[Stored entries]
* Start *
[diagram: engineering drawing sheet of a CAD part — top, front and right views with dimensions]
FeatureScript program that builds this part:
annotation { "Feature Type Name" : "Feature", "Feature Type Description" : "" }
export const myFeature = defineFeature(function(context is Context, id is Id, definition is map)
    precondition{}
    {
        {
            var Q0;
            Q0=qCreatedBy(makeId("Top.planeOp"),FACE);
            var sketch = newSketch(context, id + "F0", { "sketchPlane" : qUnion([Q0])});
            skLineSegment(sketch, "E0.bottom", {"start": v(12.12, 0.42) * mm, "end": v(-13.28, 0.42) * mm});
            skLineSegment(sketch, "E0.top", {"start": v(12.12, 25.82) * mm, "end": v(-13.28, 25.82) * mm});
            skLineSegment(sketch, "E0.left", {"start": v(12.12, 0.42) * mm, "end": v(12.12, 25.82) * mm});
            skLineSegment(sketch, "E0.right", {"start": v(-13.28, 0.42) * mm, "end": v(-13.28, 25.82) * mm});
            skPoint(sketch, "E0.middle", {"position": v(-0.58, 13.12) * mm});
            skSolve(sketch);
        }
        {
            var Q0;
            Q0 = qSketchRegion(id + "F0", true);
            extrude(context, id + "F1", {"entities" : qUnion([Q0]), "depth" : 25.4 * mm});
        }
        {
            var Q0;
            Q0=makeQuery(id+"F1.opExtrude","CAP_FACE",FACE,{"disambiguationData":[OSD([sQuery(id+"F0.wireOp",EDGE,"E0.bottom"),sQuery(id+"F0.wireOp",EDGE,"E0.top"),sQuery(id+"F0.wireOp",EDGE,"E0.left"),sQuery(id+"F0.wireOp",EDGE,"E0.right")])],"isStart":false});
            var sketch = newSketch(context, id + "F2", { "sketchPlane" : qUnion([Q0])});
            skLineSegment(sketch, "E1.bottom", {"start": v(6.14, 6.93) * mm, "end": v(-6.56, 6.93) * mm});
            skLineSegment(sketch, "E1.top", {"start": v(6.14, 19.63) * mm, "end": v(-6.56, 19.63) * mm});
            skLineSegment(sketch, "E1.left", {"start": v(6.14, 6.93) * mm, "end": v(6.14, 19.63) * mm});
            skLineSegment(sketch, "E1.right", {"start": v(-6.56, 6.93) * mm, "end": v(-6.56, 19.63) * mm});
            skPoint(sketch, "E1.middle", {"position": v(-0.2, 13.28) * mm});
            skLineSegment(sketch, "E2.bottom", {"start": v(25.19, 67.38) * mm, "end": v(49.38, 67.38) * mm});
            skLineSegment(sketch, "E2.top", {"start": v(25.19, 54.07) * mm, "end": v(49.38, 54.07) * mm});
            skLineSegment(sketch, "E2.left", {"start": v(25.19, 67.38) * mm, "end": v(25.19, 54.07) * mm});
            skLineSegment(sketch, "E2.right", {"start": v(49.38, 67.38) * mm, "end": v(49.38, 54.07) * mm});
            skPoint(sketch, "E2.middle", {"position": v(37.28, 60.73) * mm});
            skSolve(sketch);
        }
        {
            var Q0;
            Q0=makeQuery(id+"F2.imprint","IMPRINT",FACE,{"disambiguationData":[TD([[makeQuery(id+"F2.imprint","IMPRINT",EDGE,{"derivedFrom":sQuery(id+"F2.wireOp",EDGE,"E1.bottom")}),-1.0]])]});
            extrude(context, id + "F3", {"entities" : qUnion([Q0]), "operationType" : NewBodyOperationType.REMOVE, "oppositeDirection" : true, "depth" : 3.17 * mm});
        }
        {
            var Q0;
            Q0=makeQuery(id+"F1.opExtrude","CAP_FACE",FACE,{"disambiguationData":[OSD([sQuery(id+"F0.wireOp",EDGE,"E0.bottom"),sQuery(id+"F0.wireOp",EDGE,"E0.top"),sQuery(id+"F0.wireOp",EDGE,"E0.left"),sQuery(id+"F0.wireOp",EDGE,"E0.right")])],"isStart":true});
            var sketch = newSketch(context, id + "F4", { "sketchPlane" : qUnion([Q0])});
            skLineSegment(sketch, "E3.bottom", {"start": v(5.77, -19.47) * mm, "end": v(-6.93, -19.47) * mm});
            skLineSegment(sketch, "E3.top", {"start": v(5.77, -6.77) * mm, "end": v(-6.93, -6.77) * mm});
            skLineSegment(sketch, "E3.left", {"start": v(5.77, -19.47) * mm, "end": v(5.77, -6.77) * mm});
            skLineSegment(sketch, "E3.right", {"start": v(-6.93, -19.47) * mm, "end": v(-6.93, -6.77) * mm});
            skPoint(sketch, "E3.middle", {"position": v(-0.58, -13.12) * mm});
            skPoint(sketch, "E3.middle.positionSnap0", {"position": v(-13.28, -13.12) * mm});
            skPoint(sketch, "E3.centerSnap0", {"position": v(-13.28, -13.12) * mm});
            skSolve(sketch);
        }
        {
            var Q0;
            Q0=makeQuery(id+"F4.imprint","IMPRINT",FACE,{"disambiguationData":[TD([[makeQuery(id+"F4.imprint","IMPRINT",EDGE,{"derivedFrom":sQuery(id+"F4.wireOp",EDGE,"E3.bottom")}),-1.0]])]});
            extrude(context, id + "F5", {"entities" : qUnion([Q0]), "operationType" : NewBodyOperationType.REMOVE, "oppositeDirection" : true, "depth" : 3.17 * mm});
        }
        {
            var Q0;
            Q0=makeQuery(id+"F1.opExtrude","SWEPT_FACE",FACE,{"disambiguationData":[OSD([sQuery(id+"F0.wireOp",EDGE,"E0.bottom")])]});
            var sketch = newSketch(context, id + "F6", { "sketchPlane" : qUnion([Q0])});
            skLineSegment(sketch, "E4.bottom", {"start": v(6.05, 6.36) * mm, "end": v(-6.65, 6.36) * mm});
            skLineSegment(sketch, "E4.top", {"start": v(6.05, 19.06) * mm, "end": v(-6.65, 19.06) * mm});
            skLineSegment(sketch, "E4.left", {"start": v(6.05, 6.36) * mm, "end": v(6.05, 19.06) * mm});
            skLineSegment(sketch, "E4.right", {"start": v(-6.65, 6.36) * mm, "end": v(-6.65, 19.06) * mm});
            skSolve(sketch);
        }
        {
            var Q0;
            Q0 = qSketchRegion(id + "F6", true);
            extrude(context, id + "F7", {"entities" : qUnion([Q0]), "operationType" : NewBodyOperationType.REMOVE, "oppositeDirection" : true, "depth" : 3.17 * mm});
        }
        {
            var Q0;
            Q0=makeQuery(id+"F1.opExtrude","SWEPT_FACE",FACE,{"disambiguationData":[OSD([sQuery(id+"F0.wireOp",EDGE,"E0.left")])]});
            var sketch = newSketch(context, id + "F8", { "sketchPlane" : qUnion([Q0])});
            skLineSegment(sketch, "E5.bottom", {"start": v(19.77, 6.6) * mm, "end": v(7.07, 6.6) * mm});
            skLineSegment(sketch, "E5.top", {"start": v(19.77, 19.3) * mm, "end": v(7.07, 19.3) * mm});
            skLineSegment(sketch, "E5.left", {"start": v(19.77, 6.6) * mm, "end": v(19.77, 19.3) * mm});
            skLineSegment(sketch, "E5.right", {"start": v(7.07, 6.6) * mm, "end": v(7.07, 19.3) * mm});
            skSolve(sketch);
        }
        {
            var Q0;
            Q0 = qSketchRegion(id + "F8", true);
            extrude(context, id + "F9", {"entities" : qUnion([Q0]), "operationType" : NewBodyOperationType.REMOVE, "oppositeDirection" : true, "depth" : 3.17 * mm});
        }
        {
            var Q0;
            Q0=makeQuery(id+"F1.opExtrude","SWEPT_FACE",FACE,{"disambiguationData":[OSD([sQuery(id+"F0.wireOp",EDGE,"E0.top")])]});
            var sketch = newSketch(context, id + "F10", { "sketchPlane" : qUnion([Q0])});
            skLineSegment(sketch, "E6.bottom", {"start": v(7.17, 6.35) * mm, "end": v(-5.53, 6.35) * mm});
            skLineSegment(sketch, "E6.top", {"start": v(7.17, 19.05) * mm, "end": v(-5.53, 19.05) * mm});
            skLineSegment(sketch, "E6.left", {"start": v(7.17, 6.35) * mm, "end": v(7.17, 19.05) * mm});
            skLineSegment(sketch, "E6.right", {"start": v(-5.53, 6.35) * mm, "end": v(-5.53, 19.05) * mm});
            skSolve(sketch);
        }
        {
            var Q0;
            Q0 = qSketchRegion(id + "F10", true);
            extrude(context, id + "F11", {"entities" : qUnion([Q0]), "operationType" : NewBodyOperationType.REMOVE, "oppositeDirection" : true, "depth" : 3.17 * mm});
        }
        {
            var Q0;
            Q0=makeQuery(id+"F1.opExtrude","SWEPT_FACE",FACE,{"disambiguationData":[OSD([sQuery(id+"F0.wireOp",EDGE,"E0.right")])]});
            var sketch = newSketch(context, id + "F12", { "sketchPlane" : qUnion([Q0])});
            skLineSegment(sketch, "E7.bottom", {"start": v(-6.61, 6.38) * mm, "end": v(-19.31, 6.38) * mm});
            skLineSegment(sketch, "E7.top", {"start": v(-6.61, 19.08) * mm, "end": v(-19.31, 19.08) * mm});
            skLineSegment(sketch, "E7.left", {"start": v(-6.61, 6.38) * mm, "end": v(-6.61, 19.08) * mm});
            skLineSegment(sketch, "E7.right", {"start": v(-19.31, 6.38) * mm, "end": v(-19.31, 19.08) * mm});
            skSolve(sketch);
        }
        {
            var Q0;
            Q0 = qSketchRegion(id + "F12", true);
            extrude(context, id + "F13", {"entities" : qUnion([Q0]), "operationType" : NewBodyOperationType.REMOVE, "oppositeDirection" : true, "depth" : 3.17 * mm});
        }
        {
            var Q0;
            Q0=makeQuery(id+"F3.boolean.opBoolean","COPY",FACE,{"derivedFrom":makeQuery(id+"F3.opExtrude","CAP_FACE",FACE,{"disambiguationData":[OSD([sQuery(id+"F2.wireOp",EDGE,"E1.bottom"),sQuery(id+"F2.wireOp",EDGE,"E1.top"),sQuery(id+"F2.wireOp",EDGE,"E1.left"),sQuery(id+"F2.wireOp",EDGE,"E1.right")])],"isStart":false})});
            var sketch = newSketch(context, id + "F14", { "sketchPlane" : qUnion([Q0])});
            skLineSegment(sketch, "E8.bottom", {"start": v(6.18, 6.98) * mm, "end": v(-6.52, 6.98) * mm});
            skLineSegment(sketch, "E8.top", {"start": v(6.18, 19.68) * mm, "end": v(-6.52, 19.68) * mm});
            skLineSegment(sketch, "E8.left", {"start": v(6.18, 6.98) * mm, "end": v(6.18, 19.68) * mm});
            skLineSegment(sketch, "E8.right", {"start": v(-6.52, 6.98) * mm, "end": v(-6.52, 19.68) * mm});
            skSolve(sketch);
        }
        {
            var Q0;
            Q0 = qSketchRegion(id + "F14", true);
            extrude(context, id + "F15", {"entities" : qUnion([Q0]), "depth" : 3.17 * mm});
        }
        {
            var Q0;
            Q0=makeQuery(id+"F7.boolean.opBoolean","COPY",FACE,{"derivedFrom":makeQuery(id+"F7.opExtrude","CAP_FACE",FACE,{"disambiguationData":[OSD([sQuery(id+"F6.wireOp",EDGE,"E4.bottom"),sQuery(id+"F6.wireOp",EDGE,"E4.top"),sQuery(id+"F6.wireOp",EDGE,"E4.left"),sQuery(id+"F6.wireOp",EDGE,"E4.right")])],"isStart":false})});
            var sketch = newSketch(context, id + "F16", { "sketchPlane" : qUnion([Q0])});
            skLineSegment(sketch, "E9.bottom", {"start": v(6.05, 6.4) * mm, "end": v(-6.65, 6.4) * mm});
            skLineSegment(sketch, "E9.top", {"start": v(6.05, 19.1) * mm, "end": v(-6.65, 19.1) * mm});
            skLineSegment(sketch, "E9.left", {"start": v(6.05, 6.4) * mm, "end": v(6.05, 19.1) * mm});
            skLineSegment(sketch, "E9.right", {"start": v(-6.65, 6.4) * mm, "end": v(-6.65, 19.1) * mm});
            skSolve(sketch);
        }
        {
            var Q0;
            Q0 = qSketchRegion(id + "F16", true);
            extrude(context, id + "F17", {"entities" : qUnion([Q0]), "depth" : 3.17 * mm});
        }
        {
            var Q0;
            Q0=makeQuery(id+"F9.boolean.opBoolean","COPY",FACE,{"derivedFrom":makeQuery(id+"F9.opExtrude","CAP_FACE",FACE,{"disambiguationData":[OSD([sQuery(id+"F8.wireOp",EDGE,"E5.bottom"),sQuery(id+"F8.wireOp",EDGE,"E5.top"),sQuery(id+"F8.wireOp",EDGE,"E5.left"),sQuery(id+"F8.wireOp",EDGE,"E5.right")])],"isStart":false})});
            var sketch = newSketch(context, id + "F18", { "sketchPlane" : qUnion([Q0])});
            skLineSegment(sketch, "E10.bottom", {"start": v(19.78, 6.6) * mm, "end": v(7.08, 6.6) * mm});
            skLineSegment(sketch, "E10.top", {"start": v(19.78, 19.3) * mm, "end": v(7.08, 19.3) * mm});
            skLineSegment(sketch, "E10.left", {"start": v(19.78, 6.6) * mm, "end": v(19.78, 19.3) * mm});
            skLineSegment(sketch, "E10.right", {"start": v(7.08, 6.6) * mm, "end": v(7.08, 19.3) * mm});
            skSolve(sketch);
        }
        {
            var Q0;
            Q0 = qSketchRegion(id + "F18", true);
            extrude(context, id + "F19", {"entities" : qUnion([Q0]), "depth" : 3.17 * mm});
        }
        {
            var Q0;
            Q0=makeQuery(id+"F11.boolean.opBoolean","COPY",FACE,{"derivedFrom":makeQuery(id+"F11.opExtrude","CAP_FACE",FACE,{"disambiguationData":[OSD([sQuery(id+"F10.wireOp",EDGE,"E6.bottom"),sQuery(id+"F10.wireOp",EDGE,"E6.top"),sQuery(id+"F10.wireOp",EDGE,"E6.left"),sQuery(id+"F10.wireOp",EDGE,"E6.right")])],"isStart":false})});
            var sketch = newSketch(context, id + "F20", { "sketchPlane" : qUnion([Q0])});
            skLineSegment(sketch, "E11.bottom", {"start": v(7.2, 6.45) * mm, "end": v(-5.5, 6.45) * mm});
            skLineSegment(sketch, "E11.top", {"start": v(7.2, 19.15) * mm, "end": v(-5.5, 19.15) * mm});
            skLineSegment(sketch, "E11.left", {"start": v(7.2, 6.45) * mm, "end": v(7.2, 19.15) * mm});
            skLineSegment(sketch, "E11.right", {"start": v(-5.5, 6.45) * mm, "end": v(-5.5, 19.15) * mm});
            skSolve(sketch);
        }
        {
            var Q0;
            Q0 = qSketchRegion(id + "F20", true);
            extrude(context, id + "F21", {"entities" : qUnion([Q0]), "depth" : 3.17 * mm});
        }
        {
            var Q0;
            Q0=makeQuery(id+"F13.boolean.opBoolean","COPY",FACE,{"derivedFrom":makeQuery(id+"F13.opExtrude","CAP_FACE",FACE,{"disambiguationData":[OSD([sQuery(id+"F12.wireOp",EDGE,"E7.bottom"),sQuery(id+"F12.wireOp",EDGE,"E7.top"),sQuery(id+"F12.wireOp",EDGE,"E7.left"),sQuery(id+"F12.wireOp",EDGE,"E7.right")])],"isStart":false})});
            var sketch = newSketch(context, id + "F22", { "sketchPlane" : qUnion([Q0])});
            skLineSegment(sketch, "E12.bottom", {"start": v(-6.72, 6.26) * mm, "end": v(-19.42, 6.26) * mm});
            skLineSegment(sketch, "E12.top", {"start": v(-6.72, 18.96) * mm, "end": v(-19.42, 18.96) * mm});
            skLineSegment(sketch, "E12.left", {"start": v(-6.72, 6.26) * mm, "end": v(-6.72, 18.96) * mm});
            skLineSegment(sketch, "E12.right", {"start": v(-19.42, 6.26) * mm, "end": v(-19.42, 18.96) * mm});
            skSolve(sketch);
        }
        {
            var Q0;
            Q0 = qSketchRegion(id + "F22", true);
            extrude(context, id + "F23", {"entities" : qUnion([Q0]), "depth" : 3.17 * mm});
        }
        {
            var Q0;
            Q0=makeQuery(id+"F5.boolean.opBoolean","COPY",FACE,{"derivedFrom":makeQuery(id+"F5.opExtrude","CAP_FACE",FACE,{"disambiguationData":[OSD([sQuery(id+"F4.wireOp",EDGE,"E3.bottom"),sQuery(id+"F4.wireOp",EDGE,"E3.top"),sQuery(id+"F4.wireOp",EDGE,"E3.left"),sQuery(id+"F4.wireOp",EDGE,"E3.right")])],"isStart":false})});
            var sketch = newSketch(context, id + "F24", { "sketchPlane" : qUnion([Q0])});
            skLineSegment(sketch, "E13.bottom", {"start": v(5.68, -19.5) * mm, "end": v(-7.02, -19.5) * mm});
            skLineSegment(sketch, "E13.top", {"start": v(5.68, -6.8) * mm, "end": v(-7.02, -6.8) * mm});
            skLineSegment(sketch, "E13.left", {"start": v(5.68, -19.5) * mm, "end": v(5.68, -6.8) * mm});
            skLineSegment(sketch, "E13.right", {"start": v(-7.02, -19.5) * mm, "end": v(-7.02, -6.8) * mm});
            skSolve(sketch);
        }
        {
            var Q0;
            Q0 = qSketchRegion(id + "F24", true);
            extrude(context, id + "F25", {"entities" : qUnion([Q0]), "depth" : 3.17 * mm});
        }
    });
* End *
**WORK INSTRUCTIONS**. Copy out everything from the start of the material down to the line containing "v(-0.2, 13.28) *", with both ends included. Reproduce each line without any change.

**WRITTEN ANSWER**.
[diagram: engineering drawing sheet of a CAD part — top, front and right views with dimensions]
FeatureScript program that builds this part:
annotation { "Feature Type Name" : "Feature", "Feature Type Description" : "" }
export const myFeature = defineFeature(function(context is Context, id is Id, definition is map)
    precondition{}
    {
        {
            var Q0;
            Q0=qCreatedBy(makeId("Top.planeOp"),FACE);
            var sketch = newSketch(context, id + "F0", { "sketchPlane" : qUnion([Q0])});
            skLineSegment(sketch, "E0.bottom", {"start": v(12.12, 0.42) * mm, "end": v(-13.28, 0.42) * mm});
            skLineSegment(sketch, "E0.top", {"start": v(12.12, 25.82) * mm, "end": v(-13.28, 25.82) * mm});
            skLineSegment(sketch, "E0.left", {"start": v(12.12, 0.42) * mm, "end": v(12.12, 25.82) * mm});
            skLineSegment(sketch, "E0.right", {"start": v(-13.28, 0.42) * mm, "end": v(-13.28, 25.82) * mm});
            skPoint(sketch, "E0.middle", {"position": v(-0.58, 13.12) * mm});
            skSolve(sketch);
        }
        {
            var Q0;
            Q0 = qSketchRegion(id + "F0", true);
            extrude(context, id + "F1", {"entities" : qUnion([Q0]), "depth" : 25.4 * mm});
        }
        {
            var Q0;
            Q0=makeQuery(id+"F1.opExtrude","CAP_FACE",FACE,{"disambiguationData":[OSD([sQuery(id+"F0.wireOp",EDGE,"E0.bottom"),sQuery(id+"F0.wireOp",EDGE,"E0.top"),sQuery(id+"F0.wireOp",EDGE,"E0.left"),sQuery(id+"F0.wireOp",EDGE,"E0.right")])],"isStart":false});
            var sketch = newSketch(context, id + "F2", { "sketchPlane" : qUnion([Q0])});
            skLineSegment(sketch, "E1.bottom", {"start": v(6.14, 6.93) * mm, "end": v(-6.56, 6.93) * mm});
            skLineSegment(sketch, "E1.top", {"start": v(6.14, 19.63) * mm, "end": v(-6.56, 19.63) * mm});
            skLineSegment(sketch, "E1.left", {"start": v(6.14, 6.93) * mm, "end": v(6.14, 19.63) * mm});
            skLineSegment(sketch, "E1.right", {"start": v(-6.56, 6.93) * mm, "end": v(-6.56, 19.63) * mm});
            skPoint(sketch, "E1.middle", {"position": v(-0.2, 13.28) * mm});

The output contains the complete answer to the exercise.